--- START ---
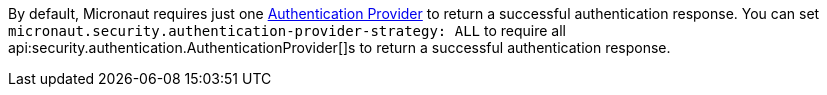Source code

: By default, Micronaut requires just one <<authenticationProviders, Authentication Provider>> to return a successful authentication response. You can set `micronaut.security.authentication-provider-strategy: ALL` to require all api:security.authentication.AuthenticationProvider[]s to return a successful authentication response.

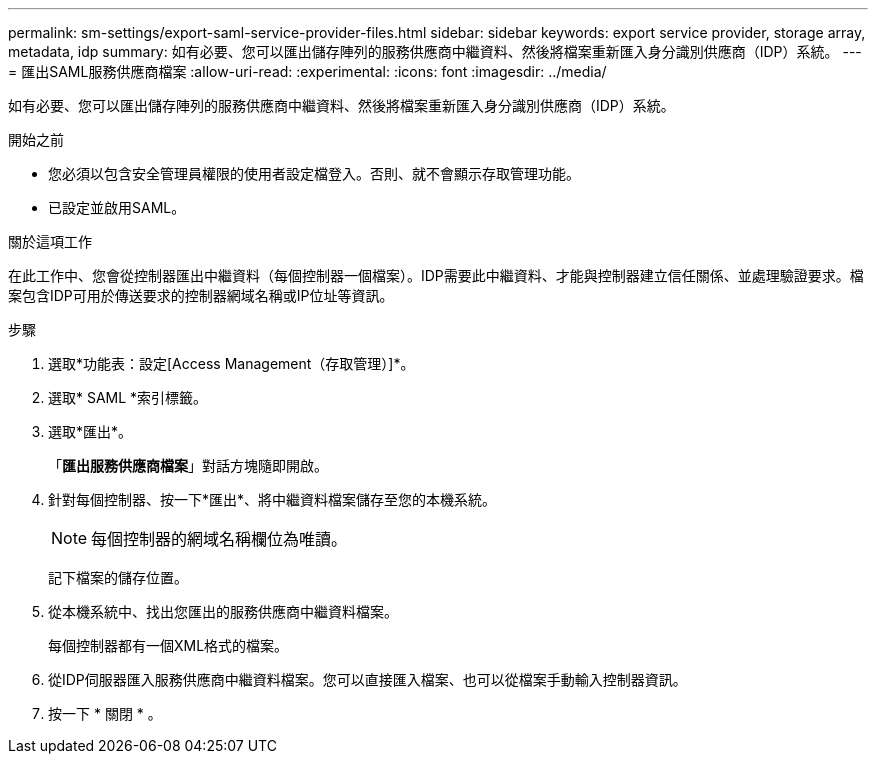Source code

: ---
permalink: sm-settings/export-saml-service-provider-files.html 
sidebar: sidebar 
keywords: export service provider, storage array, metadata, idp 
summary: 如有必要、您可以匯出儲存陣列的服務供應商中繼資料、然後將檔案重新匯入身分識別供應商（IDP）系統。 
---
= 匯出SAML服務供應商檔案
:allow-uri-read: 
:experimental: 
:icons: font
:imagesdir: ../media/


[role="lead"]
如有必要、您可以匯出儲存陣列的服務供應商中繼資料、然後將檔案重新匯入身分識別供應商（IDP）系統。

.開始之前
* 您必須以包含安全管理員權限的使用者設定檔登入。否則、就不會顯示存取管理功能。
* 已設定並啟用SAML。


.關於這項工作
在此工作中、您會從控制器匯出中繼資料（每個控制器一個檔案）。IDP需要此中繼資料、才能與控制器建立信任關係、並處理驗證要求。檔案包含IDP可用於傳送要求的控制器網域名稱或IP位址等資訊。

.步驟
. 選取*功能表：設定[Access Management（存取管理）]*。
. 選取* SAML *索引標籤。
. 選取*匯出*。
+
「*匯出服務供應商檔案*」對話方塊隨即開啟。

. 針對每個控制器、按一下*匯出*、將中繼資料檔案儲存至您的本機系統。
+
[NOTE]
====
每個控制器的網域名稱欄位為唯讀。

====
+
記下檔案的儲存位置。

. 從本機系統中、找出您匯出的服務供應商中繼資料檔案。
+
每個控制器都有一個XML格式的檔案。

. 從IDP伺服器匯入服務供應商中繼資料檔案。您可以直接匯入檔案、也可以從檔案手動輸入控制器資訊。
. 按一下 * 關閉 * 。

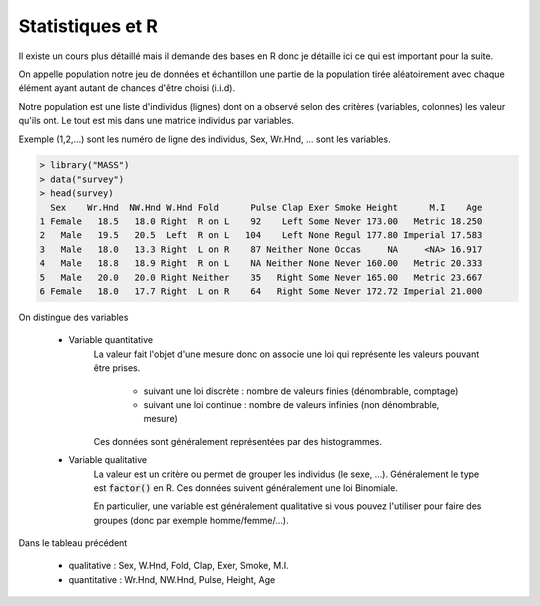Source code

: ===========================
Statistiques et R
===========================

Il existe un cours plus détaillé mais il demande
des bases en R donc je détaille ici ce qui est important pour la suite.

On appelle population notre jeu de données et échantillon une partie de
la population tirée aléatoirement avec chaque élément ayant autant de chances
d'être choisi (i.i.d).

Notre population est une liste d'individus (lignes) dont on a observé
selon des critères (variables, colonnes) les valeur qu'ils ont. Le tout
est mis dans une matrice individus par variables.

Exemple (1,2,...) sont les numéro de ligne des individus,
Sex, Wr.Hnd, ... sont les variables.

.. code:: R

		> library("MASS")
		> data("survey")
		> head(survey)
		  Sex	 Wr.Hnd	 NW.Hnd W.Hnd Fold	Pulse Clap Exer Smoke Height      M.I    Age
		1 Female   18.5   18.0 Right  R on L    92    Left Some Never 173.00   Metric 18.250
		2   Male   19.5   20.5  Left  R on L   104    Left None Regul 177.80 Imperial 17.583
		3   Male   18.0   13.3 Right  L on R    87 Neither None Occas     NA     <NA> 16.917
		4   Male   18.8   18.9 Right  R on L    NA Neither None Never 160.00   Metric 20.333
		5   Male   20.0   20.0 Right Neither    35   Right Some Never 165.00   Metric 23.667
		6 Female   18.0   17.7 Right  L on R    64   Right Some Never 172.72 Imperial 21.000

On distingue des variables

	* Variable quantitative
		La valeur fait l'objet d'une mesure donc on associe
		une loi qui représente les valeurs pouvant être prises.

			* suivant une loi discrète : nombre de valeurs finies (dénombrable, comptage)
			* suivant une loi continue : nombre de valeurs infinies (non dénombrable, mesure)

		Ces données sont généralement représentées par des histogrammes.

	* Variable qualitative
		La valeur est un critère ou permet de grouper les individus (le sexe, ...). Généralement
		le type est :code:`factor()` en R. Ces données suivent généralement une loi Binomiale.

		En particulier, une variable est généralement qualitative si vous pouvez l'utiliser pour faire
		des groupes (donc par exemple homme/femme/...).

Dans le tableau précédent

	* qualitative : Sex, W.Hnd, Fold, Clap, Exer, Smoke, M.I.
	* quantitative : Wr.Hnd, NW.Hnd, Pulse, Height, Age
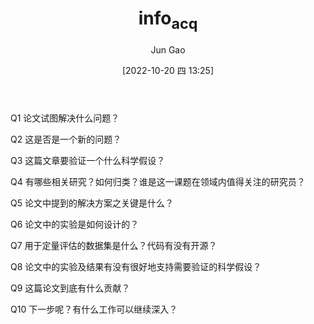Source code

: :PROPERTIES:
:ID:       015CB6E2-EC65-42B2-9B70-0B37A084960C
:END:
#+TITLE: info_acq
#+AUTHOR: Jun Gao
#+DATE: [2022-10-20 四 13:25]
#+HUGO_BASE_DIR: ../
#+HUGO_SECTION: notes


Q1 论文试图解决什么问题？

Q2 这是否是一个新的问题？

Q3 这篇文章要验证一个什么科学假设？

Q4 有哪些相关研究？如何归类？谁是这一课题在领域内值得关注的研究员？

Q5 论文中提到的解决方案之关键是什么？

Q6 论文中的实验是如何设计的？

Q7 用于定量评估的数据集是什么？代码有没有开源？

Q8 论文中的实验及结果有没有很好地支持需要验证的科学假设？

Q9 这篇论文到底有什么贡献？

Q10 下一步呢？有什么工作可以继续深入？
--- END ---
WHAT THE EXERCISE ASKS =
Show the lines above with "quantitative".

ANSWER SECTION =
	* Variable quantitative
	* quantitative : Wr.Hnd, NW.Hnd, Pulse, Height, Age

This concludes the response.